The plan was to do this with a “normal” short survey. And not to waste paper I programmed the survey in four PDAs. Well; that did not work. The reason is that most Congolese prefer to tell a story instead of briefly answering a question. For example, to the question "In how many villages did you live?" a respondent would not answer “4”. No. The person would reply “Well. I was born in Nyamotwe. Then in 1997 I left to Goma for work. Then I lived there for 3 years, but in 2003 due to fighting I was forced to leave to Bunyakiri, etc. etc." You see my point. The respondent tells a long and we would only write down "4". BUT it's exactly this story - with all its rich information - that we're interested in! So: the Migration Game to the rescue.



This is me explaining the Migration Game. In brief, migration is a difficult topic to study. It is difficult to define because people move for different reasons (motivation-dimension), at different times (time-dimension) and to different places (location-dimension). Cutting each of these dimensions at a different place gives very different definitions. So to do it properly (in my opinion) one needs the whole story - the whole migration history. But to do a "normal" survey to obtain that information is time-consuming and flat-out boring. Not so with the Migration Game!

The Game is nothing more than a large game-board with codes and several pawns, on which you place a blank A4-paper that is to be filled out. This Game Board was designed together with my little brother when I was in the Netherlands last time - he is great in designing and now the board has an Okapi and all on it (the pdf is over 4mb big so I can’t upload it. I will do this when back). The point is that the surveyor draws the whole migration history of the respondent while the respondent is telling his/her story. A circle is a village. Inside those circles we have the name of the village and the Chefferie. Then between villages we have arrows indicating displacement. And next to these arrows we write why the person moved, with how many people and in what year. Then at the end when we have the whole migration history drawn we ask in which villages the person has fields and we place the pawns on the game-board as well. After also getting ethnicity information and the gps-location of the household, we’re done. We noticed that this doesn’t only give us much richer information; it's also much faster and more fun.

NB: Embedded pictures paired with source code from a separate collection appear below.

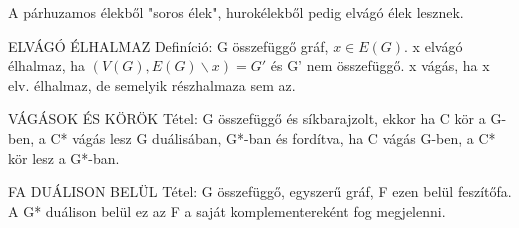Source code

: A párhuzamos élekből "soros élek", hurokélekből pedig elvágó élek lesznek.
\begin{shaded}
ELVÁGÓ ÉLHALMAZ Definíció: G összefüggő gráf, $x \in E(G)$. x elvágó élhalmaz, ha $(V(G),E(G)\backslash x) = G'$ és G' nem összefüggő. x vágás, ha x elv. élhalmaz, de semelyik részhalmaza sem az.
\end{shaded}
\begin{framed}
VÁGÁSOK ÉS KÖRÖK Tétel: G összefüggő és síkbarajzolt, ekkor ha C kör a G-ben, a C* vágás lesz G duálisában, G*-ban és fordítva, ha C vágás G-ben, a C* kör lesz a G*-ban.
\end{framed}
\begin{framed}
FA DUÁLISON BELÜL Tétel: G összefüggő, egyszerű gráf, F ezen belül feszítőfa. A G* duálison belül ez az F a saját komplementereként fog megjelenni.
\end{framed}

Another reason for me to be in the Congo (beyond the village mapping) is to sit down with people (especially migrants) and talk to them to learn about their experiences. Why did they move? Why did they choose this village? How were they received? What are the things necessary to integrate? Over the last years – especially with the large Tuungane evaluation – we have collected piles of data. I feel very comfortable with that – doing statistical regressions to obtain correlations between variables. However, this often leaves the mechanisms as a black box. Why are X and Y related to each other? Thus before leaving I met several anthropologists for tips and the weeks to come I’ll be sitting down with migrants. This work is not easy though and I have a lot of respect for people who do this kind of qualitative work. One problem particularly for us is that we’re staying only a maximum of a week in one village so it is difficult to build up a trust-relationship with a few respondents.

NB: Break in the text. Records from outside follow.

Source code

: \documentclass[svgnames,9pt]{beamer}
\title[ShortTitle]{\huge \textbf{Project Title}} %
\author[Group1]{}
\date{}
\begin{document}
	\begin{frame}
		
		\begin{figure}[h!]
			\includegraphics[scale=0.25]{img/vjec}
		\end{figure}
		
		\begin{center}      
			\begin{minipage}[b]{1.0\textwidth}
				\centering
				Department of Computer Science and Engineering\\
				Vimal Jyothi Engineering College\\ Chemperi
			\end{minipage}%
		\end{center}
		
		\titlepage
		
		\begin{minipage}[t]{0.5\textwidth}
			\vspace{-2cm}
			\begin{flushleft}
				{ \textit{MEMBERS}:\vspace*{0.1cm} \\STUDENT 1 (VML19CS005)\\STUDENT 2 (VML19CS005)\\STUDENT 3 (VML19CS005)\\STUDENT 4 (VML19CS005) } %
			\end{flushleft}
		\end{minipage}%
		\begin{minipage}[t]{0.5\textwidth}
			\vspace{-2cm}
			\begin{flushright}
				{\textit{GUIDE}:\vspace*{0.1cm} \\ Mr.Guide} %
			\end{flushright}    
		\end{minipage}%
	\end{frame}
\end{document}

Let me give another example. On the picture above you see 4/5 of our team (fltr: Neelan, me, Eustache and Desire). The other people are friends of the chief. In a Congolese village it is difficult to just walk up to a household and expect the person to give information. He/she will want to know whether the chief is ok with it. In order to help us the chief sends a few of his aides with us. This helps a lot and people are willing to give a lot of information. The problem of course is that the people are very unlikely to give information about sensitive things that involve these aides or the chief. For example, one question that I’m interested in is whether NGO projects are captured. That is, "Who benefits the most from NGO projects?" And, "Who are the ones who generally implement the NGO projects?" Well these are very likely exactly the people that are present with us during the interview (the aides of the chief). And if this is the case, the respondent is very likely to give the party line “the whole village helps and implements” instead of telling the truth.

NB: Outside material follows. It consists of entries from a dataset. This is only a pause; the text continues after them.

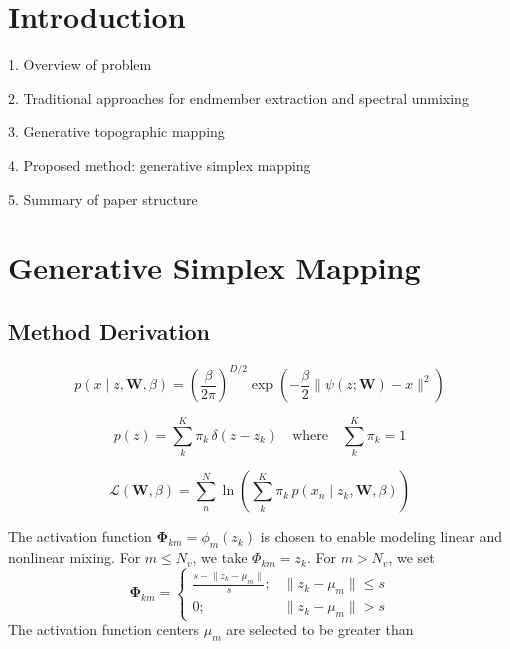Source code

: \documentclass[remotesensing,article,submit,pdftex,moreauthors]{Definitions/mdpi}
\begin{document}

\section{Introduction}

1. Overview of problem

2. Traditional approaches for endmember extraction and spectral unmixing

3. Generative topographic mapping

4. Proposed method: generative simplex mapping

5. Summary of paper structure

\newpage

\section{Generative Simplex Mapping}
\subsection{Method Derivation}

\begin{equation}\label{eqn:data-space-distribution}
    p(x \mid z, \mathbf{W}, \beta) = \left(\frac{\beta}{2\pi} \right)^{D/2}\exp\left( -\frac{\beta}{2}\lVert \psi(z; \mathbf{W}) - x \rVert^2 \right)
\end{equation}

\begin{equation}\label{eqn:latent-distribution}
    p(z) = \sum\limits_k^K \pi_k \, \delta(z - z_k) \quad\text{where}\quad  \sum_k^K\pi_k = 1
\end{equation}

\begin{equation}\label{eqn:llh}
    \mathcal{L}(\mathbf{W}, \beta) = \sum\limits_n^N \ln \left( \sum\limits_k^K \pi_k \, p(x_n \mid z_k, \mathbf{W}, \beta) \right)
\end{equation}

The activation function $\mathbf{\Phi}_{km} = \phi_m(z_k)$ is chosen to enable modeling linear and nonlinear mixing. For $m \leq N_v$, we take $\Phi_{km} = z_k$. For $m > N_v$, we set
\begin{equation}\label{eq:act-function}
    \mathbf{\Phi}_{km} = \begin{cases}
        \frac{s - \lVert z_k - \mu_m \rVert}{s}; & \lVert z_k - \mu_m \rVert \leq s \\
        0; & \lVert z_k - \mu_m \rVert > s
    \end{cases}
\end{equation}
The activation function centers $\mu_m$ are selected to be greater than 
\end{document}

So our enumerator team (Desire on the first picture, and Jean-Jacques on the next one) is being trained to get around these things. One thing they could do is to send the aide away for an errand when they feel the respondent has a story to tell. Another thing they now do is to note down on the survey that they have the feeling that the respondent has more to tell, and then we come back later without the aide. Eustache, Desire and Jean-Jacques are not just enumerators blindly asking the questions of the survey but we really want them to be researchers. They know what we are interested in and they are now just as investigative as we are - if not more.



Btw, there is lots and lots of coffee around, but nowhere to get a proper cup of coffee (it’s wise to take Nescafe along when going to the DRC. Of course I forgot to include that in my bag as well). The reason is that while during Belgian times the DRC used to process raw coffee beans, they don’t do that any longer and most is exported raw to Rwanda.